Это говорится раз и навсегда выверенным тоном, четко, серьезно и сострадательно. Я никогда не был летчиком, но мне не приходилось обижаться: двадцать пять лет тому назад я на самом деле назвался ему летчиком-истребителем, сбитым под Вязьмой, в бою с пятью «мессерами». Не с одним и не с тремя, а с пятью, из которых двух я уничтожил будто бы с ходу. То был не к месту вздорный, даже там, в лагере военнопленных, не иссякший во мне запал мальчишеского тщеславного вранья и бахвальства, за которым дрожал и бился простодушный расчет на внимание и помощь сильного, несловоохотливого пленного солдата Дениса Неверова. Потом, позже, выяснилось, что никакой я не истребитель, но с тех пор Денис Иванович называет меня летчиком – наедине, по ночам, в день нашего рождения. Я, в свою очередь, величаю его тогда «Диванович» вместо «Иванович»: в каком-то местечке на Брянщине он – уже будучи партизанским разведчиком – пробыл около двух часов в топчане, на котором в это время полусидел-полулежал немец, неурочно навестивший нашу связную-«гестаповку».
Это «летчик» и «Диванович» да еще вот ботва и брюква – предел в наших поминаниях прошлого. Оно не то что свято или проклято, но просто непосильно теперь нам. И даже невероятно. Столько там изжитых стыдных унижений! Может, поэтому наши взаимоотношения в такие ночи грешат какой-то старомодной церемонностью и взаимопочтительностью: мы лишний раз говорим друг другу «будь добр», «спасибо», «пожалуйста», «благодарю», и движения наши спокойны и медлительны, и беседы отвлеченны и немного сентиментальны.
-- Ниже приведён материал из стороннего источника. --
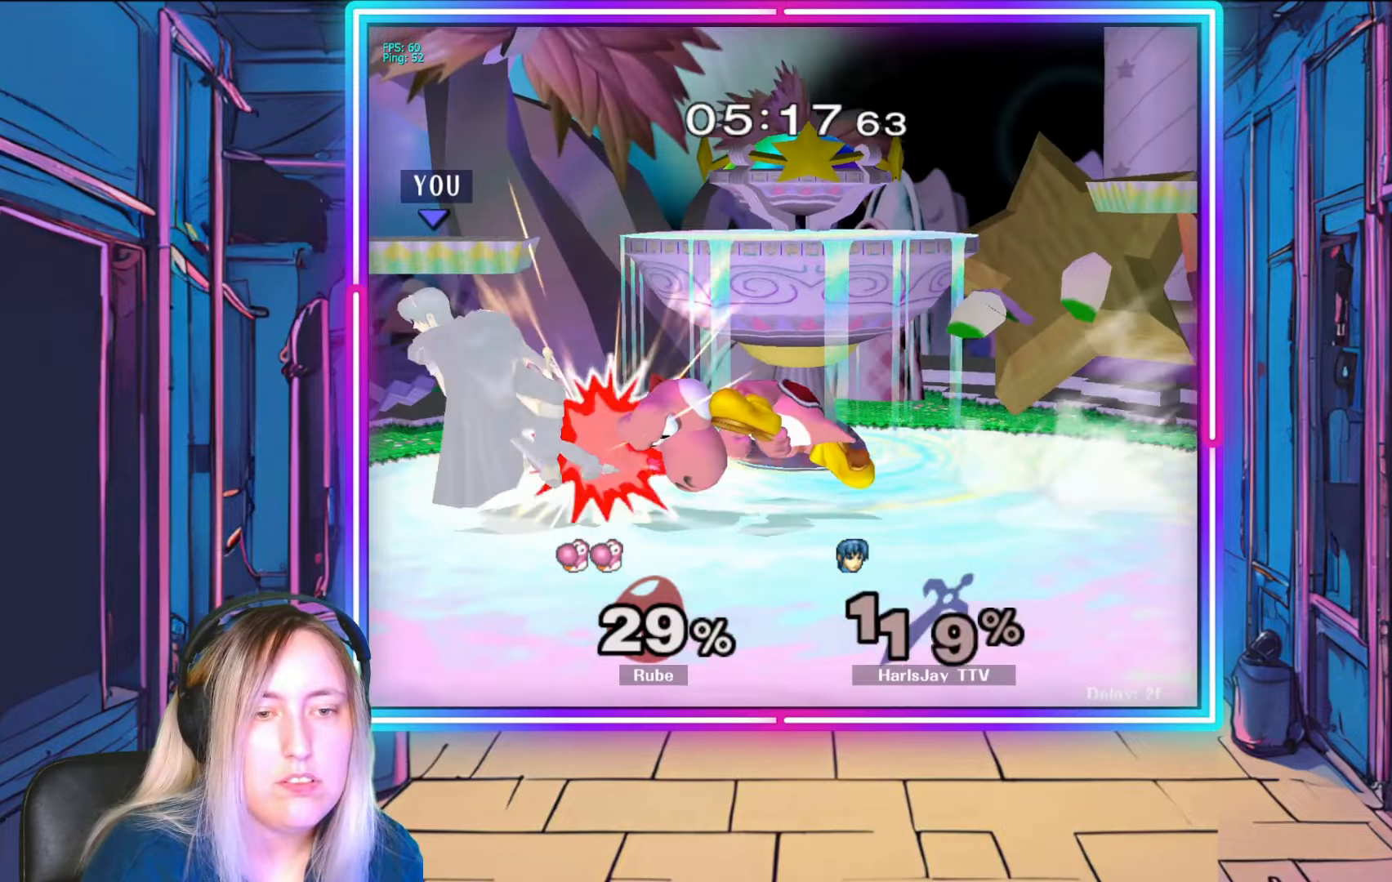
{"buttons": ["Y"], "left_stick": "right", "right_stick": "center", "events": [[17, "A", "up"], [67, "A", "down"], [183, "A", "up"], [217, "left_stick", "down-right"], [417, "left_stick", "right"], [450, "Y", "down"]]}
Я подвесил на рогатку котел и одной спичкой – это тоже входило в обряд нашего праздника – разжег под ним дрова. Денис Иванович сел напротив меня и с какой-то элегической расслабленностью произнес благодарную хвалу Творцу, создавшему землю, небо, озеро и окуней.
– Хорошо, что человек не властен над этим, – сказал он и повел рукой по ночи. – Испортил бы, стремясь улучшить.
Он не сказал подходящего в этом случае «испаскудил» или «испоганил» – в такие ночи мы сознательно избегаем грубых слов, и я молчаливым кивком подтвердил свое согласие с ним и попросил, чтобы он был любезен и достал из машины соль.
– Чего? Со-оль? – с тихо нарастающей к миру враждебностью не сразу переспросил он.
– Совершенно верно. Соль. Для ухи, – подтвердил я, поняв его, и тогда Денис Иванович длинно и непутево выругался в стужу, в бурю и свой склероз.
– Ты тоже, понимаешь, хорош: пришел с портфельчиком, уселся, как какой-нибудь директор пивзавода, и поехал. Не мог, понимаешь, поинтересоваться на месте! Гусь лапчатый!
Я посоветовал ему выражаться утонченней, но он сказал, чтобы я не придуривался и думал лучше, как добыть соль. Тогда я поинтересовался, постигает ли он теперь главную причину моральной неполноценности китайских хунвейбинов, но Денис Иванович сделал вид, что не понял меня, и поднялся от костра. В призрачной белесой мгле, под знойный стрекот кузнечиков и сухой подирающий вскрик коростелей, зрела ночь. Котел вздрагивал и даже тихонько погудывал, и от него исходил полынно чистый дух лаврового листа.
– Ну что будем делать, а?
Голос Дениса Ивановича звучал нетерпением и досадой. У нас было два выхода – остаться без ухи или завести машину, выбраться на шоссе и там на пятнадцатом километре отсюда, в домике дорожного мастера, разжиться солью. На этом мы и порешили, и я поодиночке, рыльцами вниз, опустил в бурную благодать котла окуней и сотворил в душе хвалу Творцу за все мне посланное в жизни.
Вот под это все он и вступил в белый круг нашего костра – неслышно вступил, неожиданно, и оттого, как мгновенно пересохло у меня горло и как пригнулся и шагнул прочь Денис Иванович, я понял, что нам с ним никогда не избежать страха погони и застигнутости! Нет, узнали мы этого шатуна позже, минут двадцать спустя, и не лично его мы испугались, а вообще человека в ночи. На нем были до окоженелости заношенные солдатские брюки и китель, большая, от ветхости оранжевая железнодорожная фуражка и растоптанные кирзовые сапоги. В руках, на манер ружья, он держал удочки, а за спиной у него, налезая узлом на затылок, громоздился парусиновый мешок от надувной лодки. Наверно, он порядком устал, потому что сразу же освободился от лямок мешка, а затем уже поздоровался с нами и спросил, клюет ли.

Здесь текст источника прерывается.